To do =
Each line below should be copied exactly as it stands.

Stored data =
*** Begin section ***

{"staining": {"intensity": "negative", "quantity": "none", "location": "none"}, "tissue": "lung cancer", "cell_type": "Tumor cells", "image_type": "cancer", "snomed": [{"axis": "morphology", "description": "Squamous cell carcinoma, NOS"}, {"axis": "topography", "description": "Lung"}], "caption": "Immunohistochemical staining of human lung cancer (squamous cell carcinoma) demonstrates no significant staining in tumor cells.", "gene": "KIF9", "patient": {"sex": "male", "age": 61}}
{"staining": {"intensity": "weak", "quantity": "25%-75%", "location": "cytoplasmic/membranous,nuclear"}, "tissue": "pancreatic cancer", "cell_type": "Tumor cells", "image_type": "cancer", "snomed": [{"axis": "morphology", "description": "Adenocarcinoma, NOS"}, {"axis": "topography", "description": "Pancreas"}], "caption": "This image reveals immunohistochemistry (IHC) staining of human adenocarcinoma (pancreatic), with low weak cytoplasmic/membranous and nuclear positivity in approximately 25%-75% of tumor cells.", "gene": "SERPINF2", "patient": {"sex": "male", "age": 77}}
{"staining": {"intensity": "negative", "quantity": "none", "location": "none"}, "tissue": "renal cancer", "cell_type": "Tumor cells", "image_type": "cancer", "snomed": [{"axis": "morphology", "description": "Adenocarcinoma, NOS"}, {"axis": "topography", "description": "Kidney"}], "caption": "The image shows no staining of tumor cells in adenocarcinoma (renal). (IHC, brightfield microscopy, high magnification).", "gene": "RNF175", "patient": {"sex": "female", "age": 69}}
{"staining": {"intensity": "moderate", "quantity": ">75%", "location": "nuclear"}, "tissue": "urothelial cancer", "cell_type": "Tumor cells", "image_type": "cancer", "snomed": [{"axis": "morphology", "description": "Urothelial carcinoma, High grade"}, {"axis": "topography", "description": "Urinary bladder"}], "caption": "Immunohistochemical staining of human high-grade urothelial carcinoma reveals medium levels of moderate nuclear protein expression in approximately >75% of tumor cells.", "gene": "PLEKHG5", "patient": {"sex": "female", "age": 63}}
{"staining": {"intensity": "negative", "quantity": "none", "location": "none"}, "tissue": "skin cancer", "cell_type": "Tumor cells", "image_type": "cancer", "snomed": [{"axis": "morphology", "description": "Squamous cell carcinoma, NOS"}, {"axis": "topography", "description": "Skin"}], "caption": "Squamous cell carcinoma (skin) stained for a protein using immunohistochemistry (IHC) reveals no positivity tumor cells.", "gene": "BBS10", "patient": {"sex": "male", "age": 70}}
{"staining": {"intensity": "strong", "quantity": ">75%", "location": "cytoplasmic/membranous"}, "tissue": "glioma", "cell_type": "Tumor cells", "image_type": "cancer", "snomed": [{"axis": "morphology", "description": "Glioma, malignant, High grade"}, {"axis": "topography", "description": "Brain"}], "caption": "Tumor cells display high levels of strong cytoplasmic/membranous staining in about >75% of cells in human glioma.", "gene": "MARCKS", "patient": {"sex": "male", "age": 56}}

*** End section ***

Exercise result =
{"staining": {"intensity": "negative", "quantity": "none", "location": "none"}, "tissue": "lung cancer", "cell_type": "Tumor cells", "image_type": "cancer", "snomed": [{"axis": "morphology", "description": "Squamous cell carcinoma, NOS"}, {"axis": "topography", "description": "Lung"}], "caption": "Immunohistochemical staining of human lung cancer (squamous cell carcinoma) demonstrates no significant staining in tumor cells.", "gene": "KIF9", "patient": {"sex": "male", "age": 61}}
{"staining": {"intensity": "weak", "quantity": "25%-75%", "location": "cytoplasmic/membranous,nuclear"}, "tissue": "pancreatic cancer", "cell_type": "Tumor cells", "image_type": "cancer", "snomed": [{"axis": "morphology", "description": "Adenocarcinoma, NOS"}, {"axis": "topography", "description": "Pancreas"}], "caption": "This image reveals immunohistochemistry (IHC) staining of human adenocarcinoma (pancreatic), with low weak cytoplasmic/membranous and nuclear positivity in approximately 25%-75% of tumor cells.", "gene": "SERPINF2", "patient": {"sex": "male", "age": 77}}
{"staining": {"intensity": "negative", "quantity": "none", "location": "none"}, "tissue": "renal cancer", "cell_type": "Tumor cells", "image_type": "cancer", "snomed": [{"axis": "morphology", "description": "Adenocarcinoma, NOS"}, {"axis": "topography", "description": "Kidney"}], "caption": "The image shows no staining of tumor cells in adenocarcinoma (renal). (IHC, brightfield microscopy, high magnification).", "gene": "RNF175", "patient": {"sex": "female", "age": 69}}
{"staining": {"intensity": "moderate", "quantity": ">75%", "location": "nuclear"}, "tissue": "urothelial cancer", "cell_type": "Tumor cells", "image_type": "cancer", "snomed": [{"axis": "morphology", "description": "Urothelial carcinoma, High grade"}, {"axis": "topography", "description": "Urinary bladder"}], "caption": "Immunohistochemical staining of human high-grade urothelial carcinoma reveals medium levels of moderate nuclear protein expression in approximately >75% of tumor cells.", "gene": "PLEKHG5", "patient": {"sex": "female", "age": 63}}
{"staining": {"intensity": "negative", "quantity": "none", "location": "none"}, "tissue": "skin cancer", "cell_type": "Tumor cells", "image_type": "cancer", "snomed": [{"axis": "morphology", "description": "Squamous cell carcinoma, NOS"}, {"axis": "topography", "description": "Skin"}], "caption": "Squamous cell carcinoma (skin) stained for a protein using immunohistochemistry (IHC) reveals no positivity tumor cells.", "gene": "BBS10", "patient": {"sex": "male", "age": 70}}
{"staining": {"intensity": "strong", "quantity": ">75%", "location": "cytoplasmic/membranous"}, "tissue": "glioma", "cell_type": "Tumor cells", "image_type": "cancer", "snomed": [{"axis": "morphology", "description": "Glioma, malignant, High grade"}, {"axis": "topography", "description": "Brain"}], "caption": "Tumor cells display high levels of strong cytoplasmic/membranous staining in about >75% of cells in human glioma.", "gene": "MARCKS", "patient": {"sex": "male", "age": 56}}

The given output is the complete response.